Forum Discussion
What virtual network is my Office 365 in?
I have Office 365 for my company, and I am trying to join my computers to the Azure AD and have users log on with their Office 365 email addresses.
I bought the Office 365 subscription from Godaddy, and the DNS servers for the domain are currently at he.net, although I could move that if necessary.
I have successfully been able to join my Windows 10 desktop computer to the Azure AD by following this: https://docs.microsoft.com/en-us/azure/active-directory/device-management-azuread-registered-devices-windows10-setup
However, when I try to actually log in to the computer using my email address, I get an error message saying that there are network problems, and I should try again. So clearly I do not really understand what I am doing.

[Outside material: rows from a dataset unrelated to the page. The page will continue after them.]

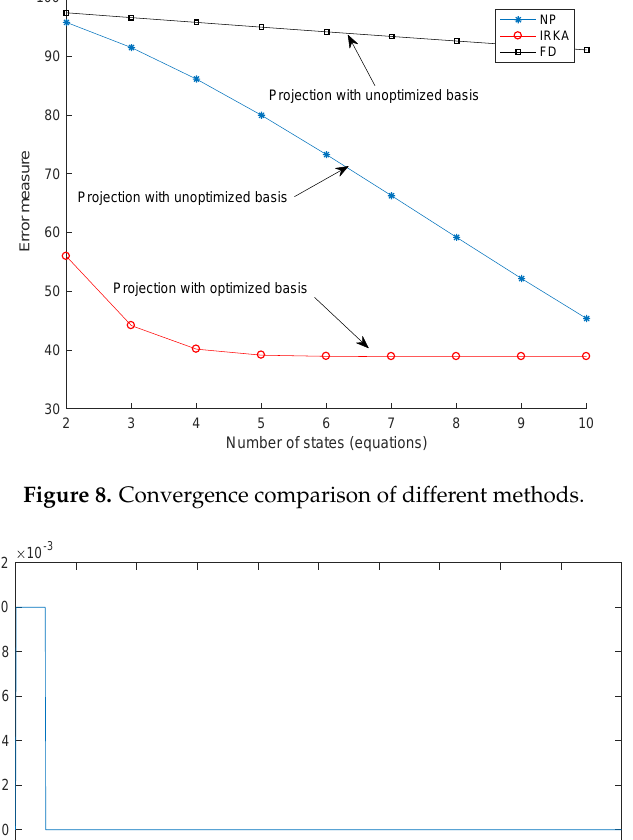
Figure 8. Convergence comparison of different methods.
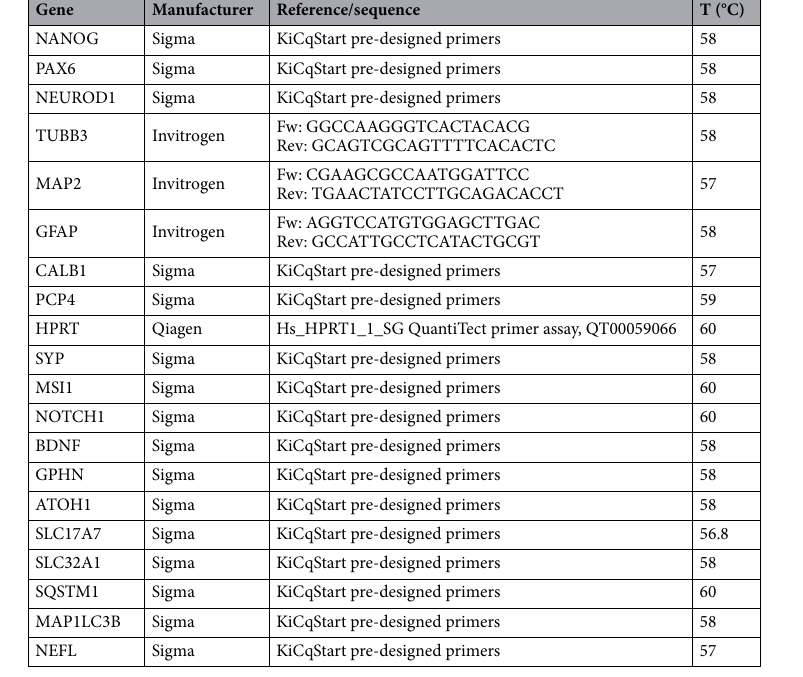
Table 2. Primers used for RT-qPCR. T (°C): annealing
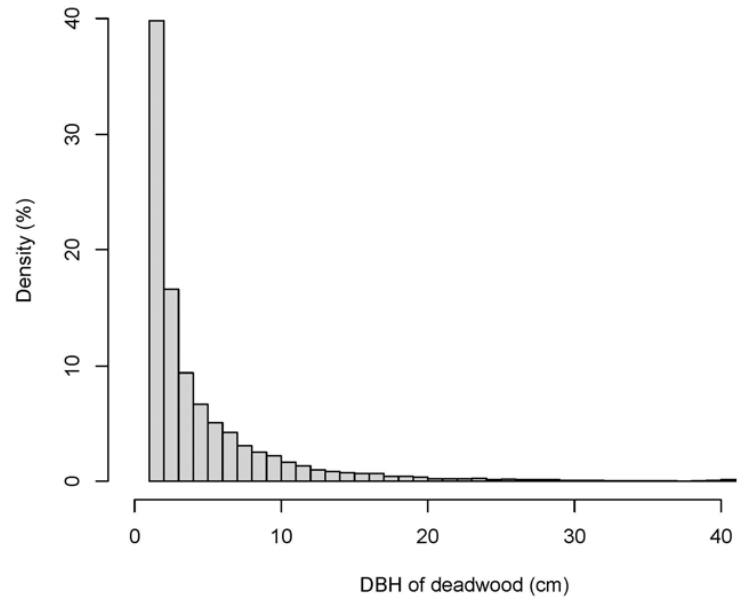
Figure 3. Distribution of breast diameter of dead trees in the 20 ha study plot.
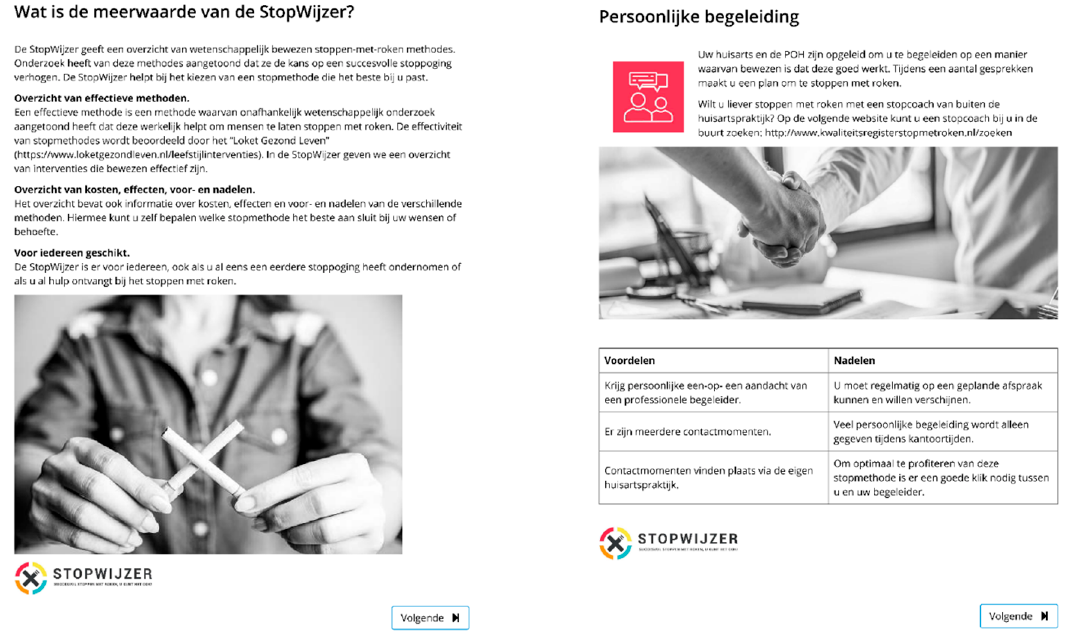
Figure 1. Excerpts from the DA website. Figure 1. Decision overview (option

I thought it might be a good idea to have the DNS server somehow more tightly coupled to Office 365, so Office 365 could do secure dynamic updates to the DNS server. Hopefully, then, the DNS server would have better information about how to log on and everything would flow better.
So I started following this guide. The first task is to provision a domain-joined virtual machine to remotely administer DNS for the managed domain. That is another guide. At step 6 of this guide, I need to decide which virtual network my virtual machine will be in. I am told to select the virtual network in which my Azure AD DS-managed domain is deployed.
My question is "where is this"? I have two virtual networks in my Azure portal, both of which I created myself. Where is the virtual network for Office 365? Thanks in advance.
- Harold AndersonBrass Contributor
Never mind, I figured this out myself. It turns out that Azure AD Domain Services had not been enabled for my Office 365 domain. I enabled it, and at that point chose a region and a virtual network. So now I know the virtual network and can continue.
However, it appears that Azure AD DS costs at least $109.50 per month, which is a showstopper for our little company. So I guess we will have to live with local accounts on our computer and none of the identity management features of AD.